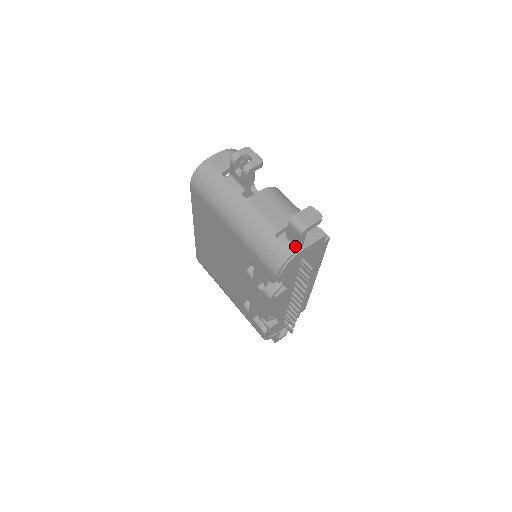
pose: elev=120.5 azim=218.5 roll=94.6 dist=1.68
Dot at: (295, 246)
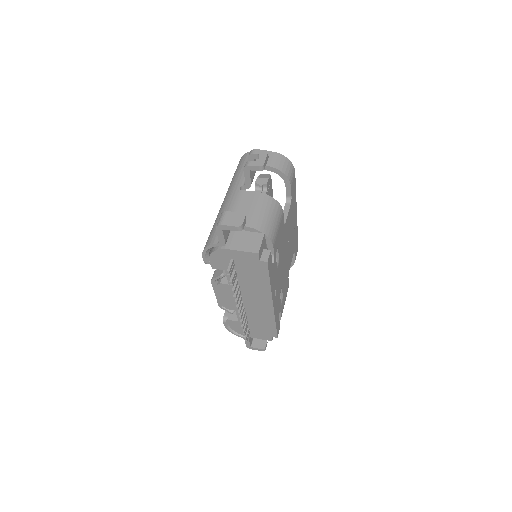
Dot at: occluded
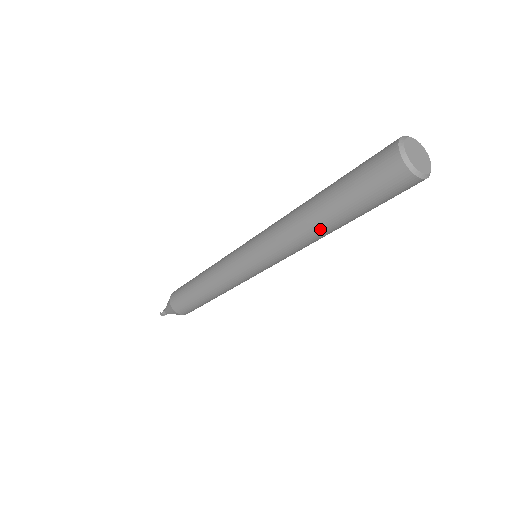
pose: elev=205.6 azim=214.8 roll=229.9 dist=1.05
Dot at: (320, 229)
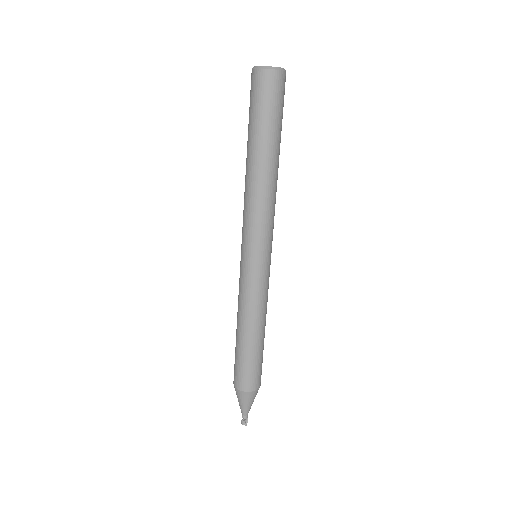
Dot at: (259, 168)
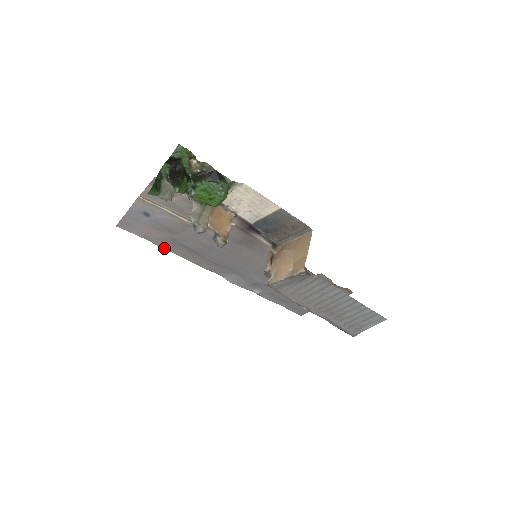
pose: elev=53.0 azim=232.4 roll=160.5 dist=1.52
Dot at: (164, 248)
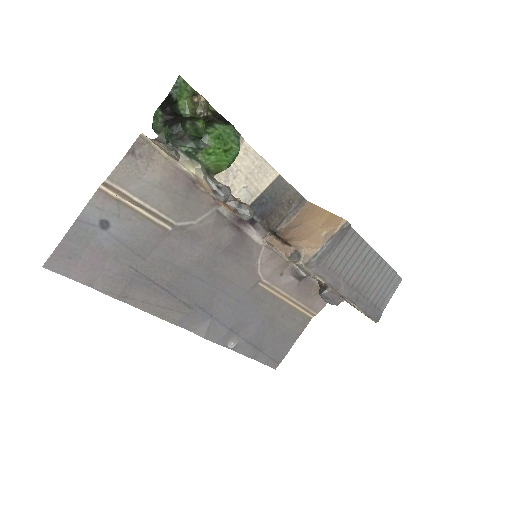
Dot at: (117, 298)
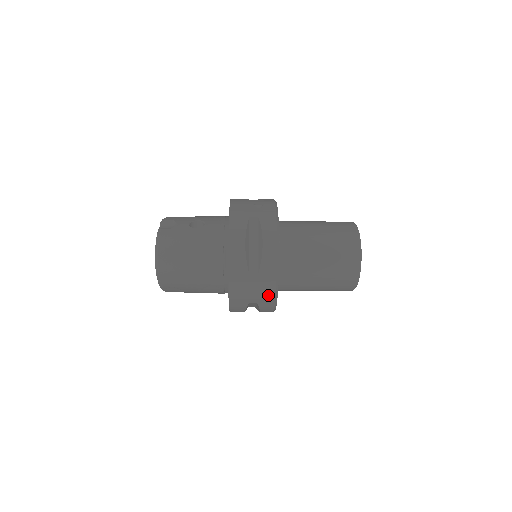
+-------+
◆ DIRECTIONS FOR THIS TASK:
Extract every text line from the rows above without changing a character, and leave the pictures out.

◆ SOLUTION TO THIS PROBLEM:
pose: elev=120.5 azim=218.5 roll=94.6 dist=1.68
Dot at: (295, 246)
Dot at: occluded
pose: elev=205.6 azim=214.8 roll=229.9 dist=1.05
Dot at: (320, 229)
Dot at: (259, 168)
pose: elev=53.0 azim=232.4 roll=160.5 dist=1.52
Dot at: (164, 248)
Dot at: (117, 298)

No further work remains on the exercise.